* EXERCISE DETAILS
Each record below is to be copied word for word, with pictures removed.

* Items listed in a dataset
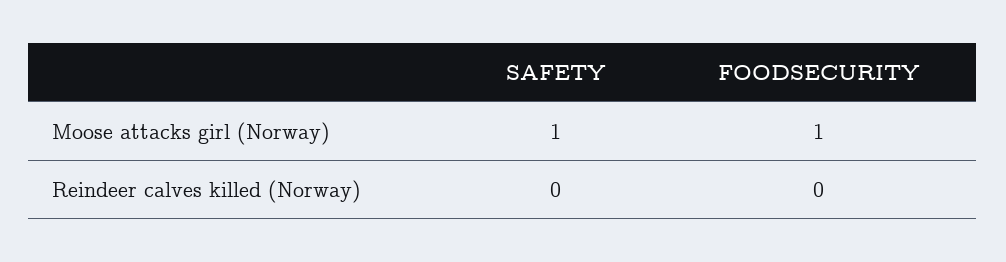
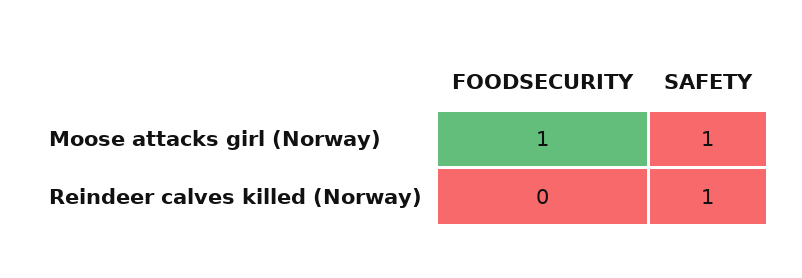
  {
    "SAFETY": {
      "Moose attacks girl (Norway)": 1,
-     "Reindeer calves killed (Norway)": 0
+     "Reindeer calves killed (Norway)": 1
    },
    "FOODSECURITY": {
      "Moose attacks girl (Norway)": 1,
      "Reindeer calves killed (Norway)": 0
    }
  }

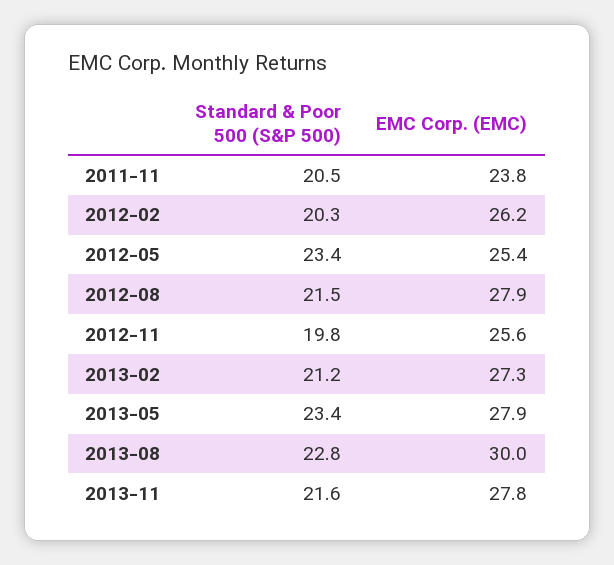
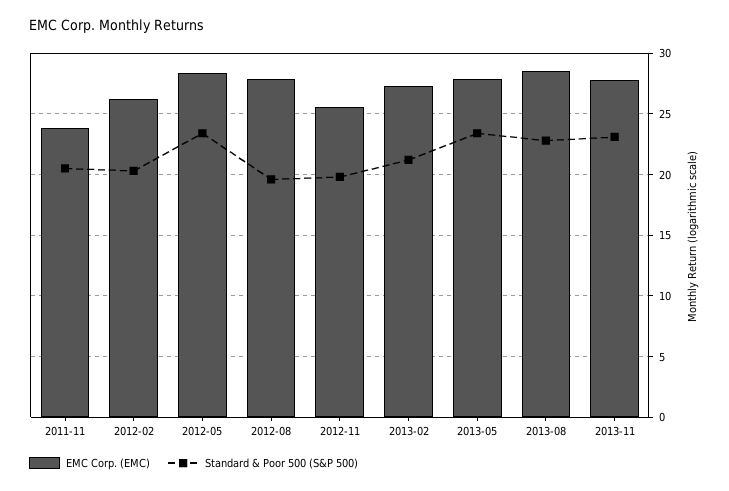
  {
    "Standard & Poor 500 (S&P 500)": {
      "2011-11": 20.5,
      "2012-02": 20.3,
      "2012-05": 23.4,
-     "2012-08": 21.5,
+     "2012-08": 19.5,
      "2012-11": 19.8,
      "2013-02": 21.2,
      "2013-05": 23.4,
      "2013-08": 22.8,
-     "2013-11": 21.6
+     "2013-11": 23
    },
    "EMC Corp. (EMC)": {
      "2011-11": 23.8,
      "2012-02": 26.2,
-     "2012-05": 25.4,
+     "2012-05": 28.5,
      "2012-08": 27.9,
      "2012-11": 25.6,
      "2013-02": 27.3,
      "2013-05": 27.9,
-     "2013-08": 30,
+     "2013-08": 28.5,
      "2013-11": 27.8
    }
  }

* ANSWER TO THE EXERCISE
  {
    "SAFETY": {
      "Moose attacks girl (Norway)": 1,
-     "Reindeer calves killed (Norway)": 0
+     "Reindeer calves killed (Norway)": 1
    },
    "FOODSECURITY": {
      "Moose attacks girl (Norway)": 1,
      "Reindeer calves killed (Norway)": 0
    }
  }

  {
    "Standard & Poor 500 (S&P 500)": {
      "2011-11": 20.5,
      "2012-02": 20.3,
      "2012-05": 23.4,
-     "2012-08": 21.5,
+     "2012-08": 19.5,
      "2012-11": 19.8,
      "2013-02": 21.2,
      "2013-05": 23.4,
      "2013-08": 22.8,
-     "2013-11": 21.6
+     "2013-11": 23
    },
    "EMC Corp. (EMC)": {
      "2011-11": 23.8,
      "2012-02": 26.2,
-     "2012-05": 25.4,
+     "2012-05": 28.5,
      "2012-08": 27.9,
      "2012-11": 25.6,
      "2013-02": 27.3,
      "2013-05": 27.9,
-     "2013-08": 30,
+     "2013-08": 28.5,
      "2013-11": 27.8
    }
  }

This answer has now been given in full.